What is required: Nothing in the data may be altered; copy it all exactly.

Data provided:
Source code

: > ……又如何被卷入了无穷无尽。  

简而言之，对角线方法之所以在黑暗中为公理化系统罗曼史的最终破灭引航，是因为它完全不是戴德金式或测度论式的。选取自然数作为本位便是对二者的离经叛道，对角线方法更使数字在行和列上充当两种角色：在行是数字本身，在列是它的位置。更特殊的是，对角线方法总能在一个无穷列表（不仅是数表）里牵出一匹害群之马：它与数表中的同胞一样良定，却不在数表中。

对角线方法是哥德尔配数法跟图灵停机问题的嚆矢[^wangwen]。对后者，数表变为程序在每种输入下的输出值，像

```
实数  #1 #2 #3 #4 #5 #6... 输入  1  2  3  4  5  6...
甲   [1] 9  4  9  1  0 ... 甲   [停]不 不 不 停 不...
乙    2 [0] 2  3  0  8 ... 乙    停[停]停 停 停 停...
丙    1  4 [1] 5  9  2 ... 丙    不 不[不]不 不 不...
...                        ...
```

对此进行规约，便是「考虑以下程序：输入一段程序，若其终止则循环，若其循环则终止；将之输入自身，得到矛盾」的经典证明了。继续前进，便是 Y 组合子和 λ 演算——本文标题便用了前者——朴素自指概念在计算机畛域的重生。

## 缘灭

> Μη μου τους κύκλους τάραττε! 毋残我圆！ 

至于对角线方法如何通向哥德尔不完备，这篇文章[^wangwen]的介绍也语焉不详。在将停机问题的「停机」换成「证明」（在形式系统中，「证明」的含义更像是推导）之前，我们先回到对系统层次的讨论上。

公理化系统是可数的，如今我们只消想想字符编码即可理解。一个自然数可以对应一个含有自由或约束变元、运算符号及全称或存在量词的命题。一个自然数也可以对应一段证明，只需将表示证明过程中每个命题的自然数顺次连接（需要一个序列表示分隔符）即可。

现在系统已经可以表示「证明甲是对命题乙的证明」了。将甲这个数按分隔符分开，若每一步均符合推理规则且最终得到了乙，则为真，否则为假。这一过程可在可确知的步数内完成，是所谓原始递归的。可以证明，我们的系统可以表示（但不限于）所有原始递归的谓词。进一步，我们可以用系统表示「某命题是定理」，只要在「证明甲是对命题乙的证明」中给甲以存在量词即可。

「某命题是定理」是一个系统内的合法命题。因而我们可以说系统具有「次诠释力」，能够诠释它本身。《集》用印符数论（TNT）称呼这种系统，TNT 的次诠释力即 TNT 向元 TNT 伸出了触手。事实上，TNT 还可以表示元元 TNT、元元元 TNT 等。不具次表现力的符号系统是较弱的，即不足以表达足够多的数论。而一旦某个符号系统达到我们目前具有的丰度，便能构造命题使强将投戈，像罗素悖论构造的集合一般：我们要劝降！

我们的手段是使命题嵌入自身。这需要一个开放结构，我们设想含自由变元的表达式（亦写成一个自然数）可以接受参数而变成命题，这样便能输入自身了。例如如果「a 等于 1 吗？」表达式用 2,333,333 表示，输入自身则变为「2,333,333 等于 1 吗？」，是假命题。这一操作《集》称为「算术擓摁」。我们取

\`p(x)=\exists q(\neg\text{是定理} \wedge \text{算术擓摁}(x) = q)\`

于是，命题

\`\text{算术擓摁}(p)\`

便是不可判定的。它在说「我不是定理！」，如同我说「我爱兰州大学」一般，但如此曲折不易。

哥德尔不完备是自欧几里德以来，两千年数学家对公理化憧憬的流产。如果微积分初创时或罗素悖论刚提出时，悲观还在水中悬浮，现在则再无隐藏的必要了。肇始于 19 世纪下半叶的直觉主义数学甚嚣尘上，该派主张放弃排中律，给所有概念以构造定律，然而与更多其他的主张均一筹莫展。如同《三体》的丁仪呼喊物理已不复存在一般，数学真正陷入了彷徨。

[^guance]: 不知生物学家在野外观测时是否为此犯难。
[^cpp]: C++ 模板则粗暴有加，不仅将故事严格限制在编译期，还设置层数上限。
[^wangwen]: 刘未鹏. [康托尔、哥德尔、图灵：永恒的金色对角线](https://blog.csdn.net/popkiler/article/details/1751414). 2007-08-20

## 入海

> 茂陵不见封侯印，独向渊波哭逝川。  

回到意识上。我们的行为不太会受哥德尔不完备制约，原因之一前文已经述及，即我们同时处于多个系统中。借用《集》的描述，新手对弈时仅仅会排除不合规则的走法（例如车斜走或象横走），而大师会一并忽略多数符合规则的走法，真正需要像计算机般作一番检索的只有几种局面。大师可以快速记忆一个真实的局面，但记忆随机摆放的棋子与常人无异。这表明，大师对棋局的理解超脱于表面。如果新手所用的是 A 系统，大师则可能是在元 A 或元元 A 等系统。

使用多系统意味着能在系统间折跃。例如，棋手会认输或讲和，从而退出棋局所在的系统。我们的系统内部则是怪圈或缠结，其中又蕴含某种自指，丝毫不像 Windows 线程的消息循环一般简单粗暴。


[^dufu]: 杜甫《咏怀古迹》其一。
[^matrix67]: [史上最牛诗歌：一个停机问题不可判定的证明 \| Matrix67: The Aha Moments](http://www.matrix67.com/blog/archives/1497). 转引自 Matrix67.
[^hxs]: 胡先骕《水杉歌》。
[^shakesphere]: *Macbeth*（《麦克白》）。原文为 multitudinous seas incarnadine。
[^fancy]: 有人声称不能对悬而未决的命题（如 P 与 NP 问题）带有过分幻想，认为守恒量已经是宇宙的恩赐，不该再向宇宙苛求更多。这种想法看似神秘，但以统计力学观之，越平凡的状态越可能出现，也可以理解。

Exercise response:
Source code

: > ……又如何被卷入了无穷无尽。  

简而言之，对角线方法之所以在黑暗中为公理化系统罗曼史的最终破灭引航，是因为它完全不是戴德金式或测度论式的。选取自然数作为本位便是对二者的离经叛道，对角线方法更使数字在行和列上充当两种角色：在行是数字本身，在列是它的位置。更特殊的是，对角线方法总能在一个无穷列表（不仅是数表）里牵出一匹害群之马：它与数表中的同胞一样良定，却不在数表中。

对角线方法是哥德尔配数法跟图灵停机问题的嚆矢[^wangwen]。对后者，数表变为程序在每种输入下的输出值，像

```
实数  #1 #2 #3 #4 #5 #6... 输入  1  2  3  4  5  6...
甲   [1] 9  4  9  1  0 ... 甲   [停]不 不 不 停 不...
乙    2 [0] 2  3  0  8 ... 乙    停[停]停 停 停 停...
丙    1  4 [1] 5  9  2 ... 丙    不 不[不]不 不 不...
...                        ...
```

对此进行规约，便是「考虑以下程序：输入一段程序，若其终止则循环，若其循环则终止；将之输入自身，得到矛盾」的经典证明了。继续前进，便是 Y 组合子和 λ 演算——本文标题便用了前者——朴素自指概念在计算机畛域的重生。

## 缘灭

> Μη μου τους κύκλους τάραττε! 毋残我圆！ 

至于对角线方法如何通向哥德尔不完备，这篇文章[^wangwen]的介绍也语焉不详。在将停机问题的「停机」换成「证明」（在形式系统中，「证明」的含义更像是推导）之前，我们先回到对系统层次的讨论上。

公理化系统是可数的，如今我们只消想想字符编码即可理解。一个自然数可以对应一个含有自由或约束变元、运算符号及全称或存在量词的命题。一个自然数也可以对应一段证明，只需将表示证明过程中每个命题的自然数顺次连接（需要一个序列表示分隔符）即可。

现在系统已经可以表示「证明甲是对命题乙的证明」了。将甲这个数按分隔符分开，若每一步均符合推理规则且最终得到了乙，则为真，否则为假。这一过程可在可确知的步数内完成，是所谓原始递归的。可以证明，我们的系统可以表示（但不限于）所有原始递归的谓词。进一步，我们可以用系统表示「某命题是定理」，只要在「证明甲是对命题乙的证明」中给甲以存在量词即可。

「某命题是定理」是一个系统内的合法命题。因而我们可以说系统具有「次诠释力」，能够诠释它本身。《集》用印符数论（TNT）称呼这种系统，TNT 的次诠释力即 TNT 向元 TNT 伸出了触手。事实上，TNT 还可以表示元元 TNT、元元元 TNT 等。不具次表现力的符号系统是较弱的，即不足以表达足够多的数论。而一旦某个符号系统达到我们目前具有的丰度，便能构造命题使强将投戈，像罗素悖论构造的集合一般：我们要劝降！

我们的手段是使命题嵌入自身。这需要一个开放结构，我们设想含自由变元的表达式（亦写成一个自然数）可以接受参数而变成命题，这样便能输入自身了。例如如果「a 等于 1 吗？」表达式用 2,333,333 表示，输入自身则变为「2,333,333 等于 1 吗？」，是假命题。这一操作《集》称为「算术擓摁」。我们取

\`p(x)=\exists q(\neg\text{是定理} \wedge \text{算术擓摁}(x) = q)\`

于是，命题

\`\text{算术擓摁}(p)\`

便是不可判定的。它在说「我不是定理！」，如同我说「我爱兰州大学」一般，但如此曲折不易。

哥德尔不完备是自欧几里德以来，两千年数学家对公理化憧憬的流产。如果微积分初创时或罗素悖论刚提出时，悲观还在水中悬浮，现在则再无隐藏的必要了。肇始于 19 世纪下半叶的直觉主义数学甚嚣尘上，该派主张放弃排中律，给所有概念以构造定律，然而与更多其他的主张均一筹莫展。如同《三体》的丁仪呼喊物理已不复存在一般，数学真正陷入了彷徨。

[^guance]: 不知生物学家在野外观测时是否为此犯难。
[^cpp]: C++ 模板则粗暴有加，不仅将故事严格限制在编译期，还设置层数上限。
[^wangwen]: 刘未鹏. [康托尔、哥德尔、图灵：永恒的金色对角线](https://blog.csdn.net/popkiler/article/details/1751414). 2007-08-20

## 入海

> 茂陵不见封侯印，独向渊波哭逝川。  

回到意识上。我们的行为不太会受哥德尔不完备制约，原因之一前文已经述及，即我们同时处于多个系统中。借用《集》的描述，新手对弈时仅仅会排除不合规则的走法（例如车斜走或象横走），而大师会一并忽略多数符合规则的走法，真正需要像计算机般作一番检索的只有几种局面。大师可以快速记忆一个真实的局面，但记忆随机摆放的棋子与常人无异。这表明，大师对棋局的理解超脱于表面。如果新手所用的是 A 系统，大师则可能是在元 A 或元元 A 等系统。

使用多系统意味着能在系统间折跃。例如，棋手会认输或讲和，从而退出棋局所在的系统。我们的系统内部则是怪圈或缠结，其中又蕴含某种自指，丝毫不像 Windows 线程的消息循环一般简单粗暴。


[^dufu]: 杜甫《咏怀古迹》其一。
[^matrix67]: [史上最牛诗歌：一个停机问题不可判定的证明 \| Matrix67: The Aha Moments](http://www.matrix67.com/blog/archives/1497). 转引自 Matrix67.
[^hxs]: 胡先骕《水杉歌》。
[^shakesphere]: *Macbeth*（《麦克白》）。原文为 multitudinous seas incarnadine。
[^fancy]: 有人声称不能对悬而未决的命题（如 P 与 NP 问题）带有过分幻想，认为守恒量已经是宇宙的恩赐，不该再向宇宙苛求更多。这种想法看似神秘，但以统计力学观之，越平凡的状态越可能出现，也可以理解。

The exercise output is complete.